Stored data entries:
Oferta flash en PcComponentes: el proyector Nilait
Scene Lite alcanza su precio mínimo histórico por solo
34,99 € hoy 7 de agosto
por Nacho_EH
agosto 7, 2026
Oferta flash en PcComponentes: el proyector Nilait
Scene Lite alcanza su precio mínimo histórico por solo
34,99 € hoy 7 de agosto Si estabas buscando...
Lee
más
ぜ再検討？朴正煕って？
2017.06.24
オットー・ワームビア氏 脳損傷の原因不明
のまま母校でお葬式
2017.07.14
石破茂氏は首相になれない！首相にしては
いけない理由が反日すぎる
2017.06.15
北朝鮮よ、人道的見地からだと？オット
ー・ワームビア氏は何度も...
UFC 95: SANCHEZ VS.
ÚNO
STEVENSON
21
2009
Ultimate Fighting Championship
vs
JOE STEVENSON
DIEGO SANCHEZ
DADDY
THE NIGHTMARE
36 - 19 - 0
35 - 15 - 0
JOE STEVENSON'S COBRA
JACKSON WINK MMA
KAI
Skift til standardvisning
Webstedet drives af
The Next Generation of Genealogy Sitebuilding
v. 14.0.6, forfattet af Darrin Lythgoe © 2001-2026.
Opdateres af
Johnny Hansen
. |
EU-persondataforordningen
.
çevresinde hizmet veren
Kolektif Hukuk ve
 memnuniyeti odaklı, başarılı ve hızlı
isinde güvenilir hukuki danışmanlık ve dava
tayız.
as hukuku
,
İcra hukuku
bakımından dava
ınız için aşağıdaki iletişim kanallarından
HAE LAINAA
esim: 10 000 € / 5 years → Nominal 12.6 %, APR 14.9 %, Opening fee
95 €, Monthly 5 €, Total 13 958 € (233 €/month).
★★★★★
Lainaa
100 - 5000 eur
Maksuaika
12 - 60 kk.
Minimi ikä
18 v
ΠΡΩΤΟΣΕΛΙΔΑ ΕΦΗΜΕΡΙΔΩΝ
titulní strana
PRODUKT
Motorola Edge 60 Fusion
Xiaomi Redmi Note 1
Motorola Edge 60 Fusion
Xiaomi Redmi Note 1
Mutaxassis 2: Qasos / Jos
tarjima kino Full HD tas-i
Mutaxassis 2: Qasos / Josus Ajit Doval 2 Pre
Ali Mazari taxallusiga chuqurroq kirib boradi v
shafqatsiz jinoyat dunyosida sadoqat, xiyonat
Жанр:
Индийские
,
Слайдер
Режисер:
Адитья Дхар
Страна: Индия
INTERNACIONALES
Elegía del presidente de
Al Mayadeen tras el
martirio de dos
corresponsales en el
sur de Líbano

--- WORK INSTRUCTION ---
Rewrite the rows starting at the beginning and ending with the line that contains "ぜ再検討？朴正煕って？", swapping "precio mínimo" for "precio más bajo" and leaving everything else unchanged.

--- ANSWER AREA ---
Oferta flash en PcComponentes: el proyector Nilait
Scene Lite alcanza su precio más bajo histórico por solo
34,99 € hoy 7 de agosto
por Nacho_EH
agosto 7, 2026
Oferta flash en PcComponentes: el proyector Nilait
Scene Lite alcanza su precio más bajo histórico por solo
34,99 € hoy 7 de agosto Si estabas buscando...
Lee
más
ぜ再検討？朴正煕って？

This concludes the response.